A solution (for Intel) seems to modify the install_cc.sh file in order to consider Mandriva 2008 and earlier as "not supported" (or "supported" if applicable) instead of as "Unknown", something like that. I didn't succeed to contact the support on that topic. Could an Intel employee report that feedback to the support for us ?
Thank you in advance (for all the people who want to install icc on recent Mandriva Linux distributions)
We have been having discussions interally on two topics: the checking of GCC and Kernel versions, and the checking of supported/unsupported/unknown distro checking.
First, a little context: the checks were put in because prior products did not do much checking. So in the past, we had a LOT less issues related to installation, but a substantally larger number of issues where the user really did not have the prereqs and the compilation would fail. So it's a balance of "catch it now" or "catch it later". The "catch it later" issues require substantially more time from engineering support staff.
Distro checks: Yes, I agree with you that perhaps 2 categories would suffice: "supported" and "unsupported". "unsupported" should allow the install to continue with a WARNING that this may not work and is unsupported (and assuming that the GCC and Kernel checks passed).
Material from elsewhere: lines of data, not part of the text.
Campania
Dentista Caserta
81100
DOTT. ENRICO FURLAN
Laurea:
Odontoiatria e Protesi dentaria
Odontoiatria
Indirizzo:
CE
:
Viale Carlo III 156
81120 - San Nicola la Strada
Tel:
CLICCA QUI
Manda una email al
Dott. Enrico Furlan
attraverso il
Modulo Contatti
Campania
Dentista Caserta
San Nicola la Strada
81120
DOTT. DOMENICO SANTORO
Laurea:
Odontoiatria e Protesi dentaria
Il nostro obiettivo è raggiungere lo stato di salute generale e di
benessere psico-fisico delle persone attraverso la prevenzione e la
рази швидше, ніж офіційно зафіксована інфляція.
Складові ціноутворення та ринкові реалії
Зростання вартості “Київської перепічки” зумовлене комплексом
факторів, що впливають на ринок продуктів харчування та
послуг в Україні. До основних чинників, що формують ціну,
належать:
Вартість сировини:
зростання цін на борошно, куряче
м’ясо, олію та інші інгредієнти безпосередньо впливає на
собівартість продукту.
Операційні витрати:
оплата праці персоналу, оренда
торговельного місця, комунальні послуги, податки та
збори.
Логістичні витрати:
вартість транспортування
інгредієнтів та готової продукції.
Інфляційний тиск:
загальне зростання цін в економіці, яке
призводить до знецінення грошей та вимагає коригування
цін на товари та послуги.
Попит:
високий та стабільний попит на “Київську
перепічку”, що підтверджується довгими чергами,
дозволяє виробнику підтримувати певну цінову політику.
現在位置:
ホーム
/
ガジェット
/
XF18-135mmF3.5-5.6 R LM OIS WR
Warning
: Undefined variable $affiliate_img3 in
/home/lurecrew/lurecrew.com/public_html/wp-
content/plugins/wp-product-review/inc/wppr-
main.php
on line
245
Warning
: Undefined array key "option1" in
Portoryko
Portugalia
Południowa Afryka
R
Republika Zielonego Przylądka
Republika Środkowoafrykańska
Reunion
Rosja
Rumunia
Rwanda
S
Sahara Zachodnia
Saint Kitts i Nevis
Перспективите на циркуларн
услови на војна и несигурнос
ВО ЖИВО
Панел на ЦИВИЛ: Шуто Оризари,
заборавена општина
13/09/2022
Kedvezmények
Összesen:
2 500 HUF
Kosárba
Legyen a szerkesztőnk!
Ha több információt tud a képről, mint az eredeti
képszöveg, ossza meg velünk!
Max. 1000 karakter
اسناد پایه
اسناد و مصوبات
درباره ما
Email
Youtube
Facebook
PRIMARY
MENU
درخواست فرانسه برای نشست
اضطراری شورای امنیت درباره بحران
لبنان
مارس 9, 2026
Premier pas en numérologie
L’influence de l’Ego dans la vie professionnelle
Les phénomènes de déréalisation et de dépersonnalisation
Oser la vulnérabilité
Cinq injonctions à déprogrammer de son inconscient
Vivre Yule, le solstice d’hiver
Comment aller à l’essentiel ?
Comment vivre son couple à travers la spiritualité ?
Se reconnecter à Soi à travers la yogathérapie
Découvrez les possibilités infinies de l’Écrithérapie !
GCC/prereq checking: We have a matrix of supported Linux distros and versions, as listed in our ReleaseNotes for each compiler update. We try our best to make the installer recognize and work with as many distros as possible. It's a constant game of catch up. We are leaning towards an option to ignore and install along with the interactive message warning that we can't find the prereqs but install anyway. Or perhaps an install script with vars up at the top that could be user edited to point the various prereq paths.
We should have improvements coming along in a future update. But we are very aware of the issues here and are working on improvements.